::: Document passage

Re: Physical shutdown of one node causes both node to crash in active/passive configuration of 2 node RHEL cluster

[Date Prev][Date Next][Thread Prev][Thread Next][Date Index][Thread Index]

 



Digimer,

I have applied the changes but looks like it goes into fence loop. That means when node 1 is running cman and when  reboot node2, it fences node1 and they get into a loop

1) On both nodes acpid is off

 krplporcl001 ~]# service acpid status
  acpid is stopped

 krplporcl002 ~]# service acpid status
acpid is stopped

2)  Changes in cluster .conf <

<clusternode name= "krplporcl001"  nodeid="1" >
           <fence>
               <method name  = "1">
                 <device lanplus = "" name="inspuripmi" delay ="15"  action ="">
                 </method>
            </fence>
           </clusternode>
            <clusternode name = "krplporcl002" nodeid="2">
                 <fence>


3) Bonding uses mode = 1 only

on krplporcl001 : 

DEVICE=bond0
IPADDR=192.168.10.10
NETMASK=255.255.255.0
NETWORK=192.168.10.0
BROADCAST=192.168.10.255
BOOTPROTO=none
Type=Ethernet
_ONBOOT_=yes
BONDING_OPTS='miimon=100 mode=1'

on krplporcl002

DEVICE=bond0
IPADDR=192.168.10.11
NETMASK=255.255.255.0
NETWORK=192.168.10.0
BROADCAST=192.168.10.255

BOOTPROTO=none
Type=Ethernet
_ONBOOT_=yes
BONDING_OPTS='miimon=100 mode=1'
~
4) I have put one switch as sivaji suggested

As soon as 
The logs on klrplporcl001 are as follows
Sep 10 11:47:53 krplporcl001 fenced[5977]: fencing node krplporcl002

The logs on krplporcl002 are as follows :

Sep 10 11:46:48 krplporcl002 fenced[2950]: fencing node krplporcl001

I am not sure why the network is breaking and why both nodes can not communicate with each other?

::::::
::: Dataset extract

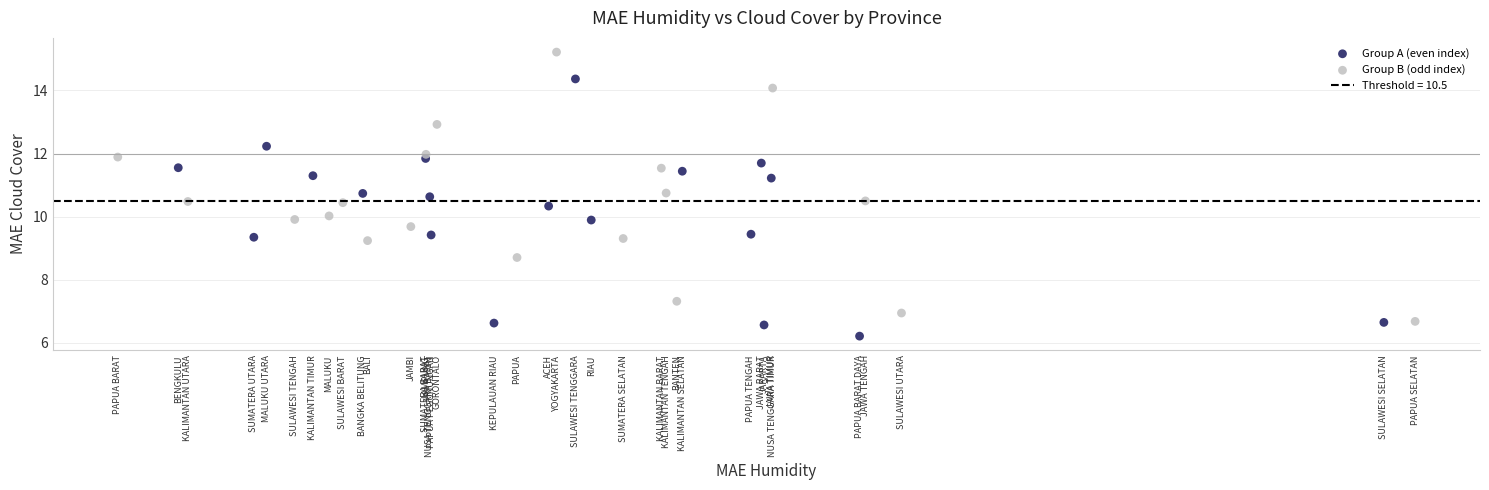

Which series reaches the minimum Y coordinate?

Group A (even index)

::::::
::: Dataset extract

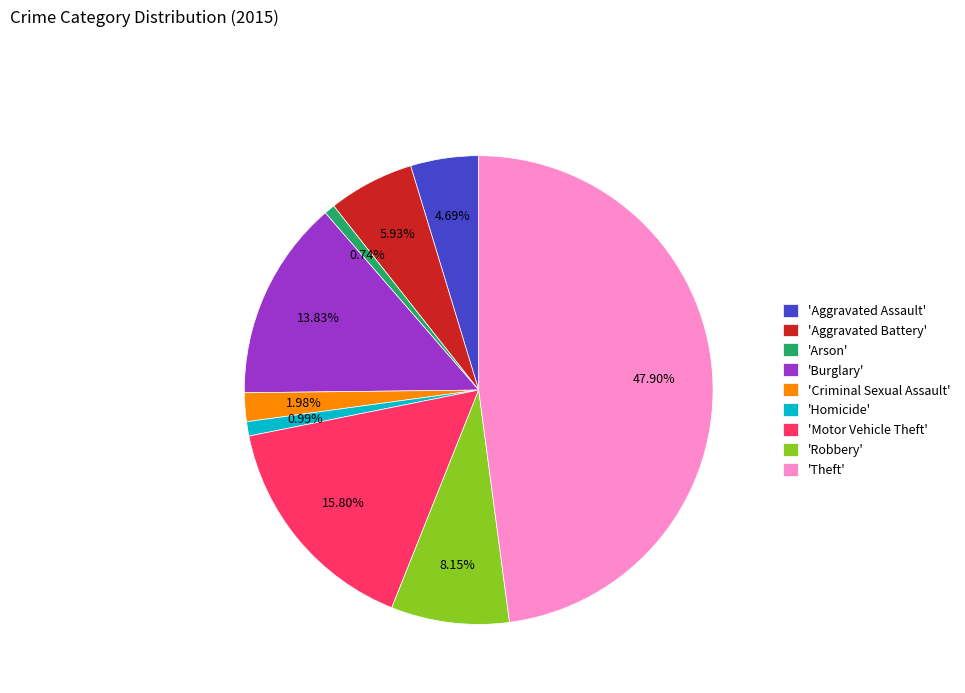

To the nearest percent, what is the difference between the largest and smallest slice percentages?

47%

::::::

● **Activities**:
(1) Write out everything in the cluster fencing post from "Sep 10 11:46:48" down to "with each other?".
(2) Extend the cluster fencing post, carrying on after its last sentence.
The entries were taken from a different source than the cluster fencing post.

● **Answers below**:
(1)
Sep 10 11:46:48 krplporcl002 fenced[2950]: fencing node krplporcl001

I am not sure why the network is breaking and why both nodes can not communicate with each other?

(2)
Any places to look for logs etc? 



On Wed, Sep 10, 2014 at 11:28 AM, Amjad Syed <amjadcsu@xxxxxxxxx> wrote:


On Tue, Sep 9, 2014 at 11:53 AM, Digimer <lists@xxxxxxxxxx> wrote:
On 09/09/14 03:14 AM, Amjad Syed wrote:
<device lanplus = "" name="inspuripmi"  action ="">

Something is breaking the network during the shutdown, a fence is being called and both nodes are killing the other, causing a dual fence. So you have a set of problems, I think.

First, disable acpid on both nodes.

Second, change the quoted line (only) to:

<device lanplus = "" name="inspuripmi" delay="15" action ="">
If I am right, this will mean that 192.168.10.10 will stay up (fence) .11

Third, what bonding mode are you using? I would only use mode=1.

Forth, please set the node names to match 'uname -n' on both nodes. Be sure the names translate to the IPs you want (via /etc/hosts, ideally).

Fifth, as Sivaji suggested, please put switch(es) between the nodes.

If it still tries to fence when a node shuts down (watch /var/log/messages and look for 'fencing node ...'), please paste your logs from both nodes.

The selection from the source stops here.